It’s not that Americans generally begrudge those who have truly earned riches their wealth. It is the American “rags to riches” paradigm, or, more probably, “not-too-bad-rags to oh-wow riches” model. We all want to grab that brass ring, and those whose ring-grabbing has soared like an eagle often become role models, celebrities (some with reality television nastily tucked under their belt) and sought-after speakers.
But what galls most of us it where a particular group of individuals’ behavior has wreaked havoc with our entire economy, destroying the lives of millions of people through irresponsible and what, in my opinion, were often unethical (if not illegal) choices, where the government has – out what I believe was a sense of “blackmail out of necessity” bailout of the system for the nation to “make it through” – invested untold billions of dollars to resuscitate that (financial) sector…. and as the Titanic sinks (housing prices have begun to fall again), Rome burns (unemployment shows no signs of abating anytime soon), they buy new luxury yachts, waiving at the victims floating out to sea, and build a new city of gold to get a better view of the flames!
The emotion that many Americans feel at wealth garnered from taxpayer sacrifices is not admiration or envy, it is rage mixed with an unpleasant quantity of down-and-dirty lust-for-revenge.
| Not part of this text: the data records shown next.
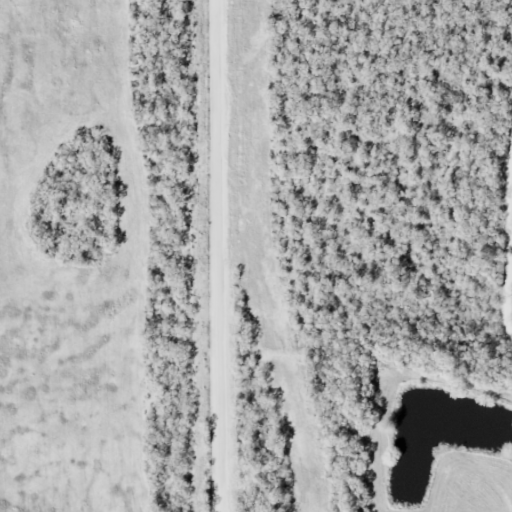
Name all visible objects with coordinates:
road: (509, 287)
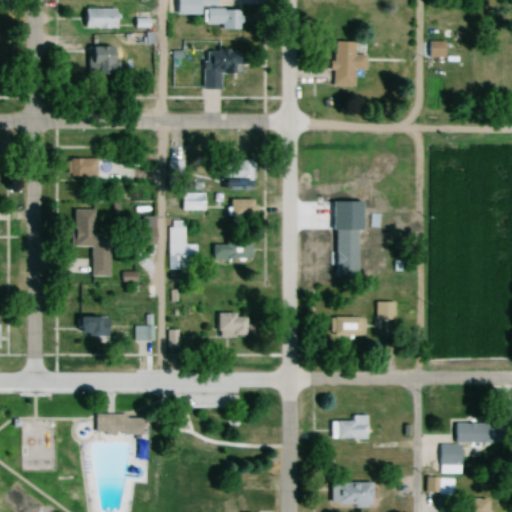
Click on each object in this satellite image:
building: (181, 7)
building: (96, 18)
building: (220, 18)
building: (97, 59)
building: (342, 64)
building: (216, 66)
road: (405, 119)
road: (142, 122)
building: (78, 168)
building: (233, 171)
road: (157, 191)
road: (30, 192)
building: (188, 202)
building: (235, 208)
building: (140, 231)
building: (86, 241)
building: (176, 248)
crop: (472, 248)
building: (229, 250)
road: (285, 255)
building: (337, 276)
building: (381, 311)
building: (227, 325)
building: (87, 326)
building: (344, 326)
building: (141, 331)
road: (256, 382)
building: (114, 425)
building: (344, 431)
building: (458, 445)
road: (413, 446)
building: (437, 487)
building: (347, 494)
building: (233, 503)
building: (399, 503)
building: (471, 506)
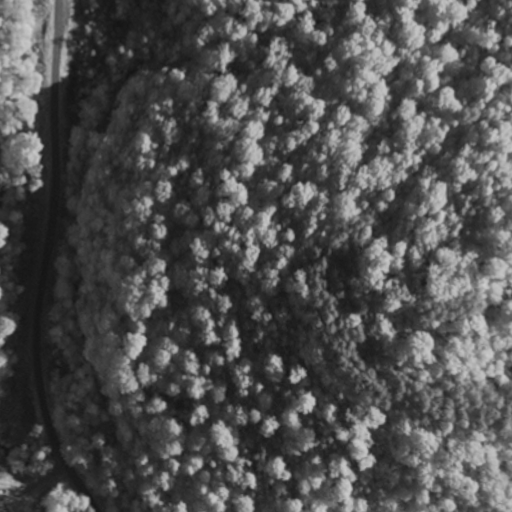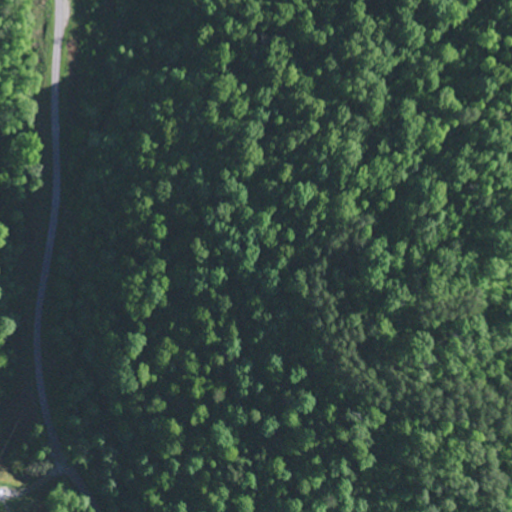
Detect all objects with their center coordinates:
road: (48, 262)
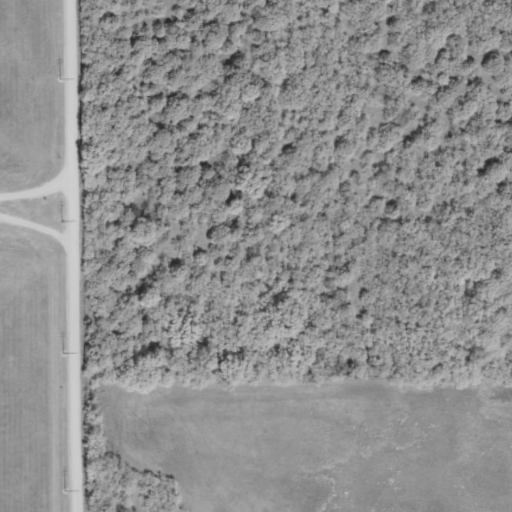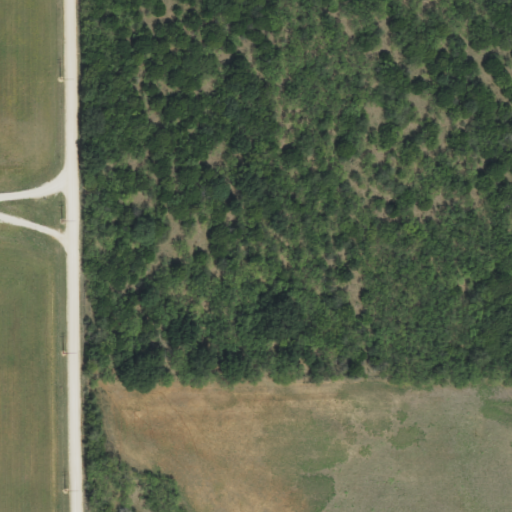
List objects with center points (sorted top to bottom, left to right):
road: (75, 255)
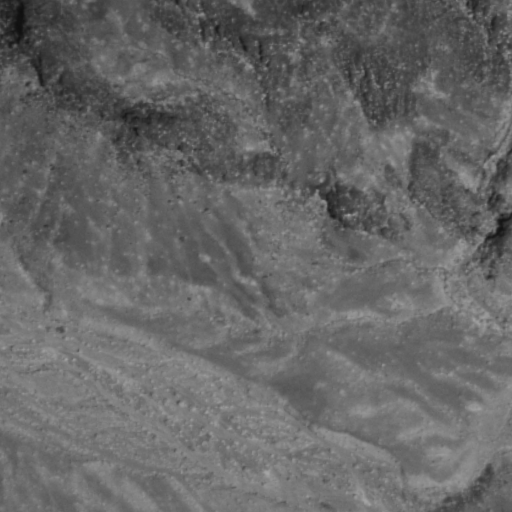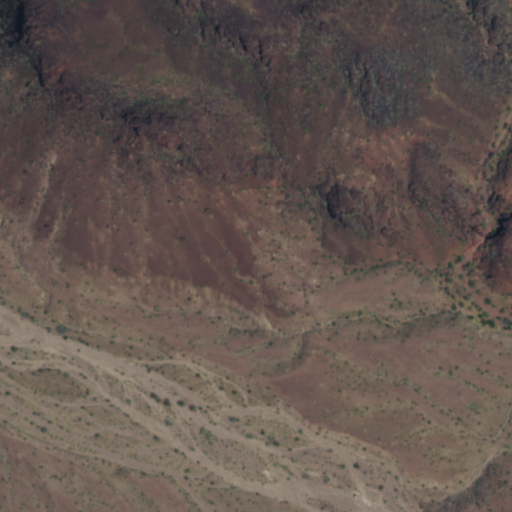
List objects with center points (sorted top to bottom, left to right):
road: (59, 473)
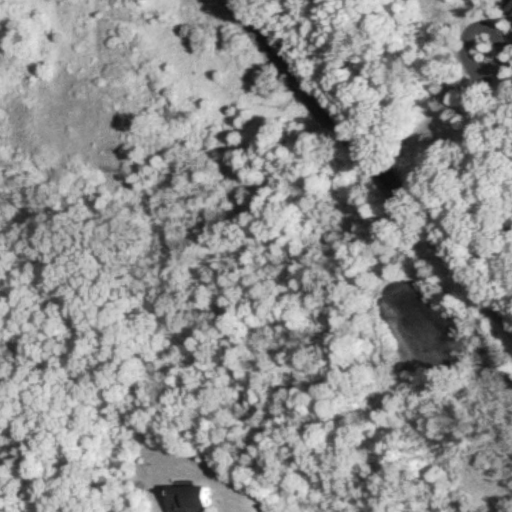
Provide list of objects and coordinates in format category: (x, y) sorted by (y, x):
building: (510, 9)
road: (375, 161)
road: (480, 167)
building: (185, 501)
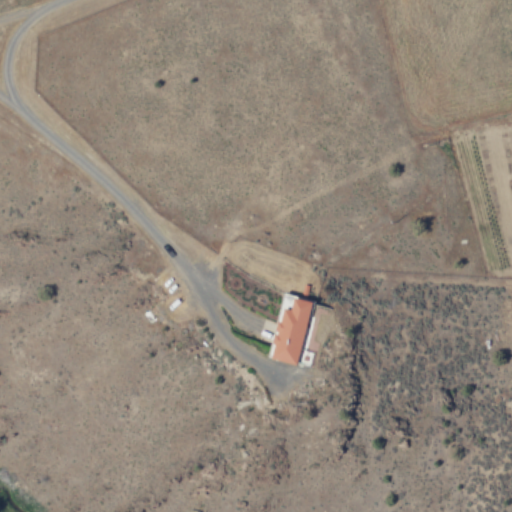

As these black souls rail at the thought of being regulated – sending lobbyists with reminders of campaign contributions of old to the Hill for the less-than-subtle pressure – wanting to be able to recreate future bubbles (the only way to amass big fortunes, they freely admit, in a relatively short time) and take advantage of their automated and exceptionally complex computer trading programs that unlevel the playing fields to their exceptional benefit, the rest of us can only stand in horror as they “do it to us again” with taxpayer money at the lowest point in the lives of millions of Americans.
We are about to witness the release of what some say will be an aggregate of $50 billion dollars of aggregate “Wall Street bonuses” and, as the calculations are updated, we get a pretty good idea of what is about to come in the next week or two: “Goldman Sachs is expected to pay its employees an average of about $595,000 apiece for 2009, one of the most profitable years in its 141-year history. Workers in the investment bank of JPMorgan Chase stand to collect about $463,000 on average.” January 10th New York Times. And since that money isn’t exactly being allocated to favor secretaries, messengers, clerks and non-professional staff, we know that translates into vastly larger bonuses for those in the direct path of revenue-generating, still a significant number of thousands of employees in each large company who will see seven figure or near-seven figure bonuses soon.
But these boys and girls are smart… they sense the public rage. “Some bankers worry that the United States, like Britain, might create an extra tax on bank bonuses, and Representative Dennis J. Kucinich, Democrat of Ohio, is proposing legislation to do so… Those worries aside, few banks are taking immediate steps to reduce bonuses substantially. Instead, Wall Street is confronting a dilemma of riches: How to wrap its eye-popping paychecks in a mantle of moderation. Because of the potential blowback, some major banks are adjusting their pay practices, paring or even eliminating some cash bonuses in favor of stock awards and reducing the portion of their revenue earmarked for pay.” The Times.
The compensation structures at these financial mega-structures are built primarily around bonuses – although they mostly get sizeable six figure minimum annual salaries. Since large teams of professionals work on each large transaction, giving a fixed percentage of transactions to specific performers is rarely feasible. The big banks are scaling down, in reaction to the public outcry, but there is no easy way to compensate these denizens of financial irresponsibility, even at “reduced rates” (which still drops the jaws of most Americans), without drawing the ire of the rest of the nation. We’re still waiting to see how the government addresses the fact that these overpaid players caused this financial debacle which plagues the rest of us but have yet to suffer any serious consequences for their actions.
Paying the bonuses with stock appreciation rights or option or restricted stock in lieu of cash doesn’t assuage the electorate. We want the money that they are paying themselves to go from point A (their pockets) to point B (where the money can be used to fix the damage they caused). While Wall Street claims to be the engine that creates new jobs and finances efficient new industries – they’re doing God’s work according to Goldman CEO Lloyd Bankfein – it is very, very clear that their recent trading (and lack of lending) activities have most definitely had the opposite effect. Pressing for increased corporate efficiency has resulted in massive layoffs, and using the credit provided virtually for free by the Federal Reserve for their own internal purposes and not to enable small and mid-level businesses to operate has further erode the economic reality for most Americans. The general lay consensus is that they don’t “make anything of value,” but just “make” money by moving assets and numbers around.
Wall Street needs to address the massive payback they truly owe to the American people. They need to pay for the excesses that led to our financial fall. They are not going to do that voluntarily; we need to regulate their bubble practices out of existence and tax their current financial gains as payback for their most recent sins. We need to stop this de facto subsidy/ amnesty program we seem to have created to bless Wall Street. They can no longer be a separate and sacred stratum of society, exempt from the rules of being responsible for the damage they caused.
I’m Peter Dekom, and I approve this message.